Revue Etudes – Juillet 2011 – L’ECHANGE

L’échange de Paul Claudel : Théâtre À Châtillon, 29 avril 2011

Ou bien le théâtre met en scène des idées, ou bien il est vrai. Avec Claudel, il s’en faut toujours de peu que l’on succombe. L’échange ne vaut que par les tensions qui se diffractent sur les quatre personnages et non pour l’énoncé d’une vérité déjà sue. Quatuor, Claudel l’avait dit, L’échange exige que soit trouvée sur scène l’unité du drame qui se nourrit du déchirement des personnages. Echanger, serait-ce le dénouement heureux de nos amours ou la ruine d’une liberté désorientée ?

Marthe, jeune paysanne française fut arrachée à sa terre natale par Louis Laine avec qui elle vit sur la Côte américaine. Sauvage fougueux qu’irrigue un sang indien, Louis se laisse emporter par Lechy Elbernon, actrice ravageuse, que ne retient pas son mariage avec l’homme d’affaires prospère et fier, Thomas Pollock Nageoire. Pollock, pour qui tout se compte en argent, propose à Louis une affaire : qu’il lui vende sa femme pour retrouver sa liberté. « Moi, je l’ai toujours dit : une seule valeur, un seul prix, un seul métal ». Humiliée, Marthe retient Louis en vain. « J’irai là où il n’y a personne avec moi ». Louis, l’insoumis s’emprisonne. Lechy s’engloutit dans l’élan qui la porte vers les autres. Restent Pollock et Marthe et ce qui pour eux s’est ouvert.

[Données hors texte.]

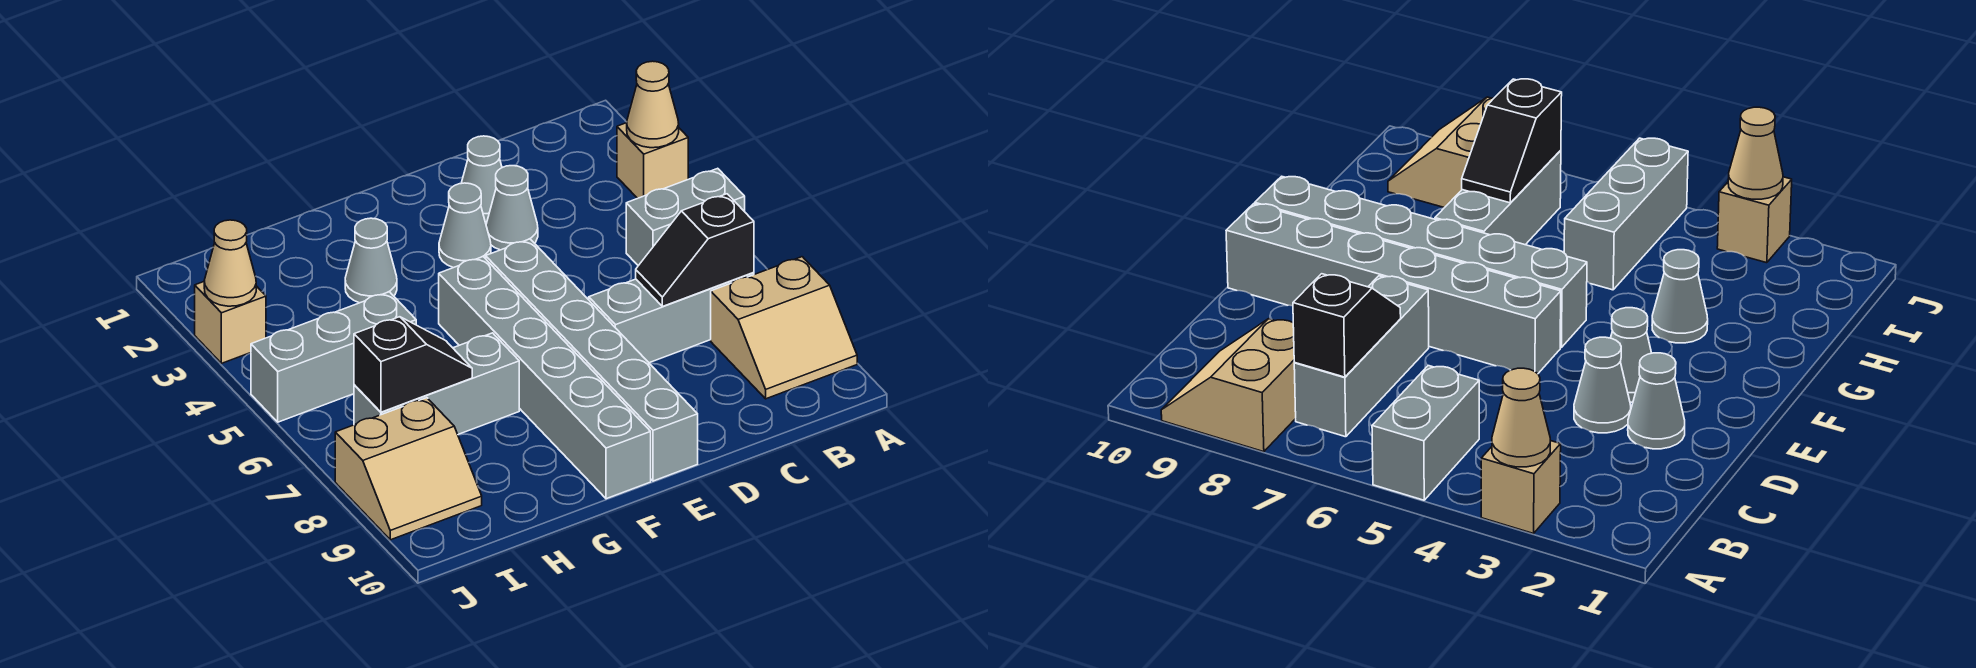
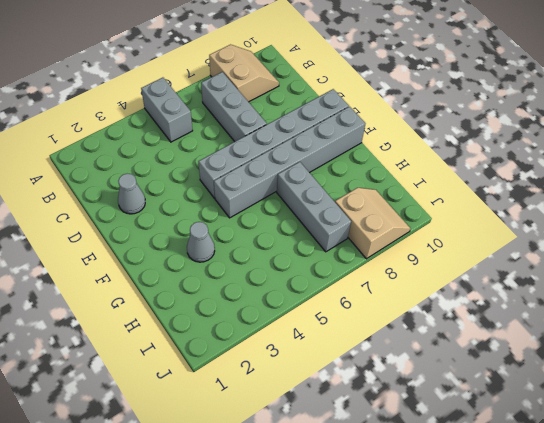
none -> tan brick A3 level 1
none -> grey cone D3 level 1
none -> grey cone E3 level 1

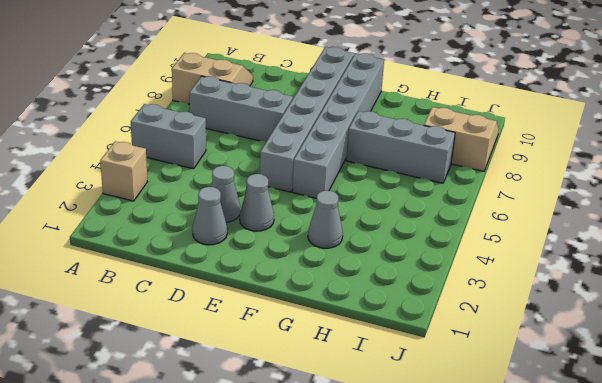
none -> grey brick H5:J5 level 1
none -> tan brick J3 level 1
none -> tan cone A3 level 2

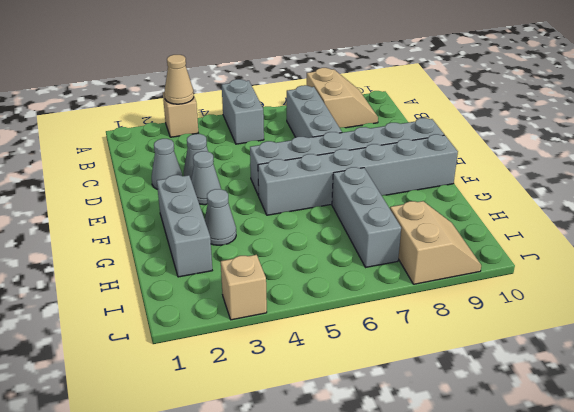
grey brick F2:H2 level 1 -> grey brick H5:J5 level 1
none -> black slope B7:C7 level 2 top B
none -> black slope H7:I7 level 2 top I
none -> tan cone J3 level 2

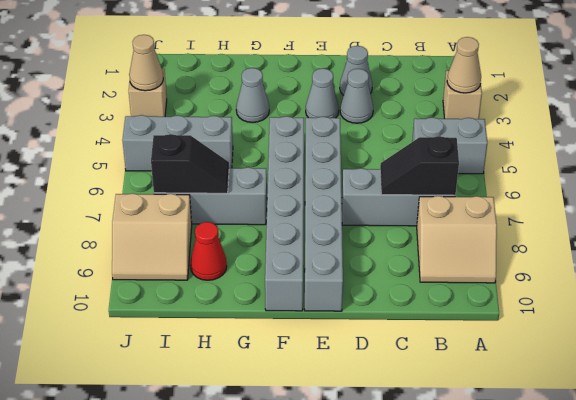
red cone H9 level 1 -> none

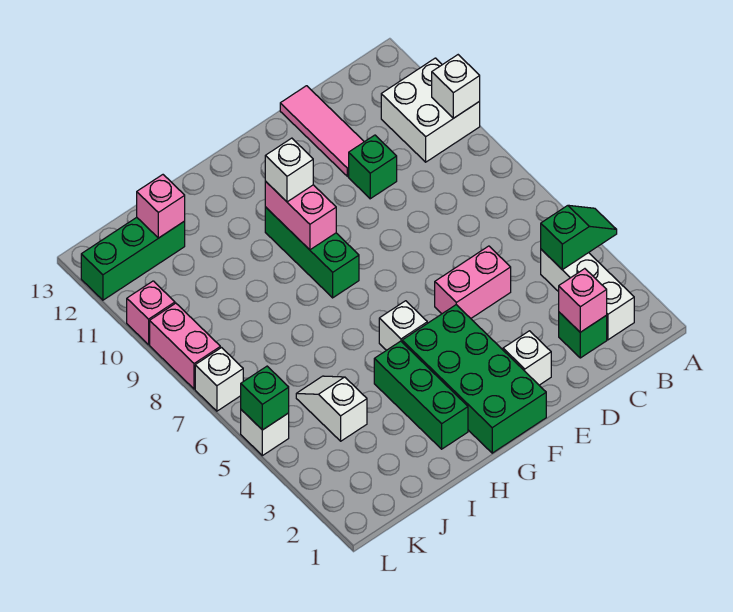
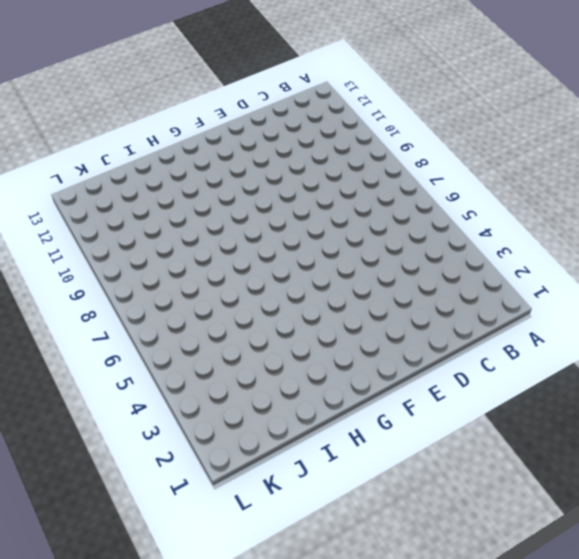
none -> white brick A10:B11 level 1
none -> white brick B2:B4 level 1
none -> green brick C2 level 1

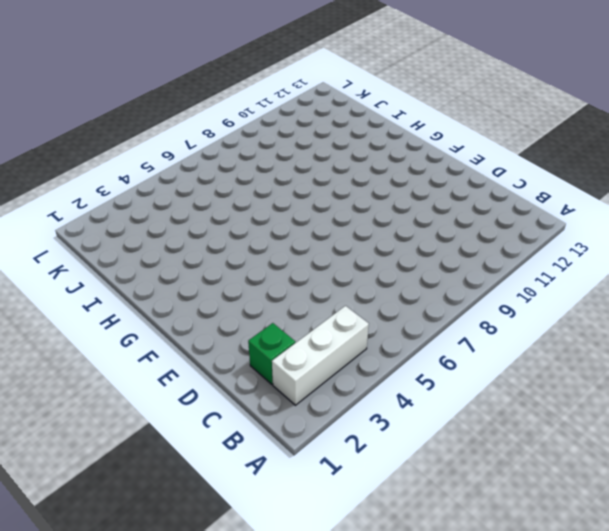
none -> white brick A10:B11 level 1
none -> pink brick D5:E5 level 1
none -> green brick D10 level 1

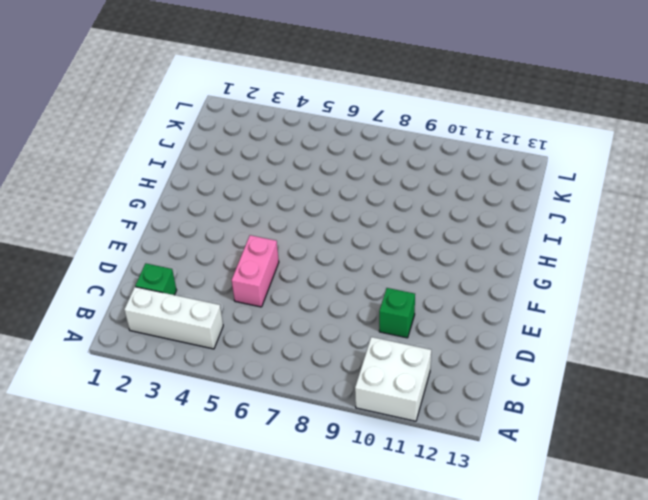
none -> pink tile D11:D13 level 1
none -> white brick E2 level 1
none -> green brick F1:G4 level 1

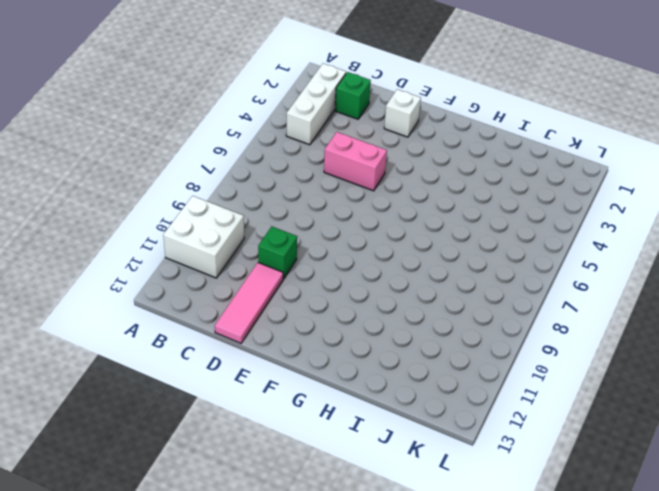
none -> green brick F1:G4 level 1
none -> white brick G5 level 1
none -> green brick G8:G10 level 1

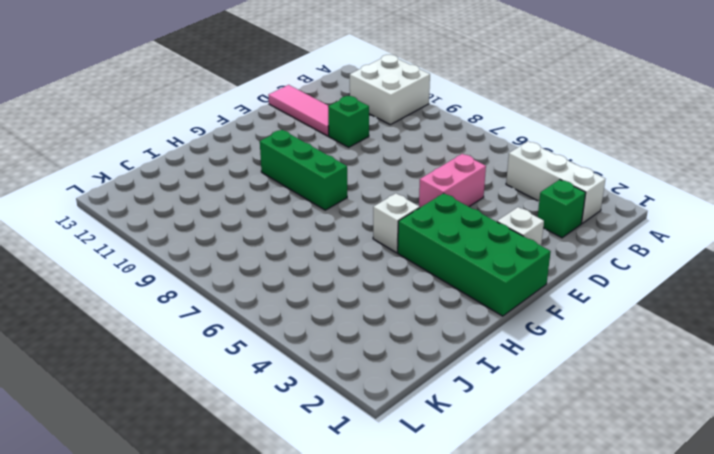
none -> green brick H2:H4 level 1
none -> white slope J4:J5 level 1 top 4
none -> green brick J12:L12 level 1

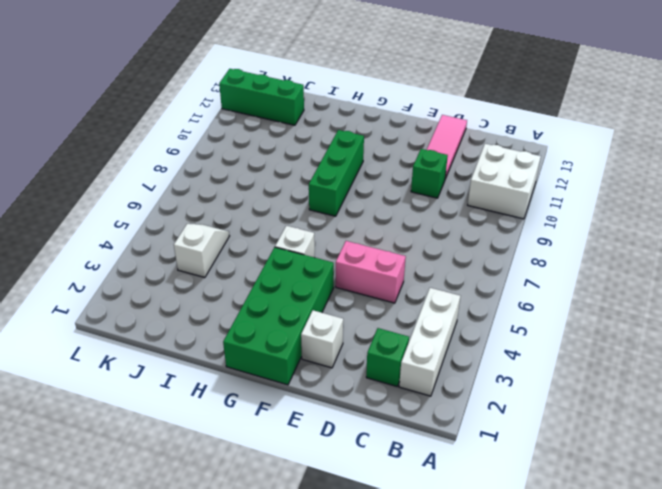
none -> green brick H2:H4 level 1
none -> white brick L5 level 1
none -> white brick L7 level 1

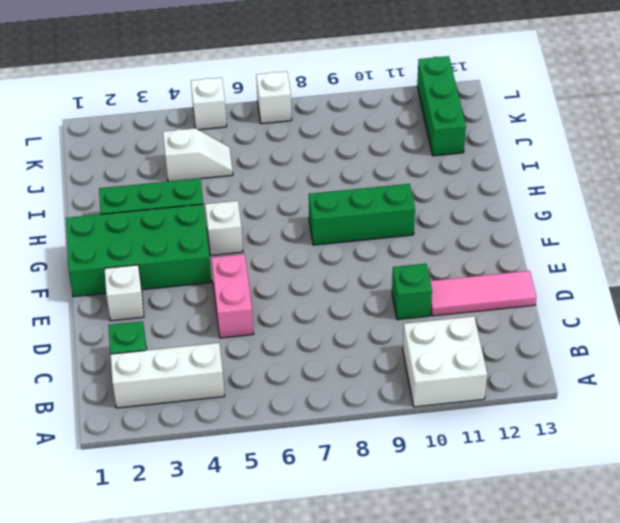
none -> pink brick L8:L9 level 1
none -> pink brick L10 level 1
none -> green slope A4:B4 level 2 top B

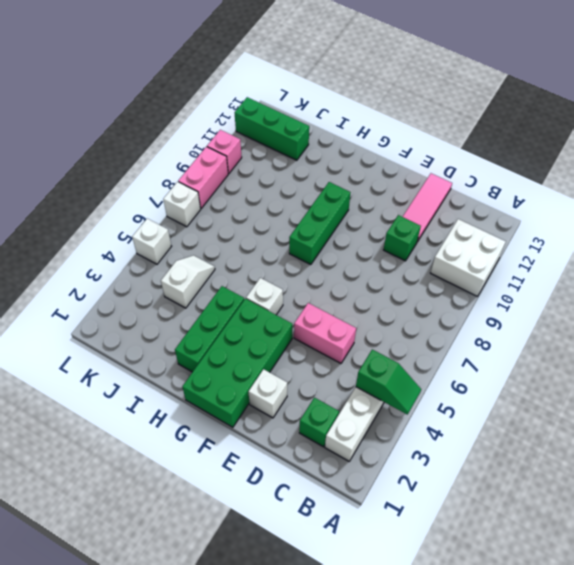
none -> white brick A10 level 2
none -> pink brick C2 level 2
none -> pink brick G9:G10 level 2

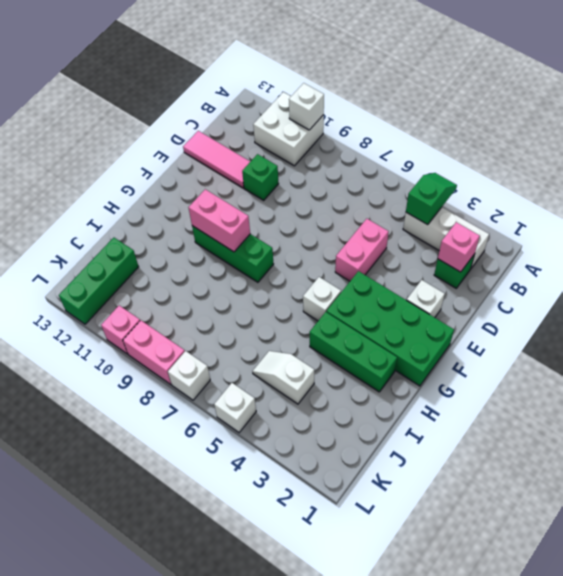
none -> pink brick J12 level 2
none -> green brick L5 level 2
none -> white brick G10 level 3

Pièce de l’attraction, dans l’abondance des paroles et l’appel des corps, L’échange a trouvé une voie sur la scène grâce à Valérie Castel Jordy, ce printemps au Théâtre de Châtillon. Claudel frôle l’impossible : lyrisme taillé pour la lecture et œuvre d’un théâtre visionnaire. Ecrit entre New York et Boston en 1893-1894, L’échange vint sur les planches entre les mains novatrices de Copeau (1914). Valérie Castel Jordy, de la Compagnie L’Explique-Songe, et ses acteurs à part égale, donnent à cette fusion du verbe et de la chair, sa lisibilité. Elle fait voir et entendre, jusque dans sa tension érotique, ce qu’anime le cœur humain. Mise en scène au couteau : Marthe, sans appui, élevée sur une croix de lumière, au début de l’acte III, qui tranche avec l’irradiation de Lechy et la transe animale de Louis. Le théâtre n’exhibe pas le discours intérieur, comme en la tragédie, ni même les sous-conversations de la psyché, mais il fait sentir la pulsation qui s’empare de chacun, le mène hors de lui et touche l’autre, jusque dans la salle. Discernant le rythme de chaque personnage, là où il le porte, la vérité de la scène émerge dans ce qui nourrit ou détruit leur relation. Vérité gauche de Pollock qui apprend de Marthe à lui tendre un bouquet. Vérité de la part donnée à chacun, comme le pain quotidien, qui ne nourrit que dans l’échange.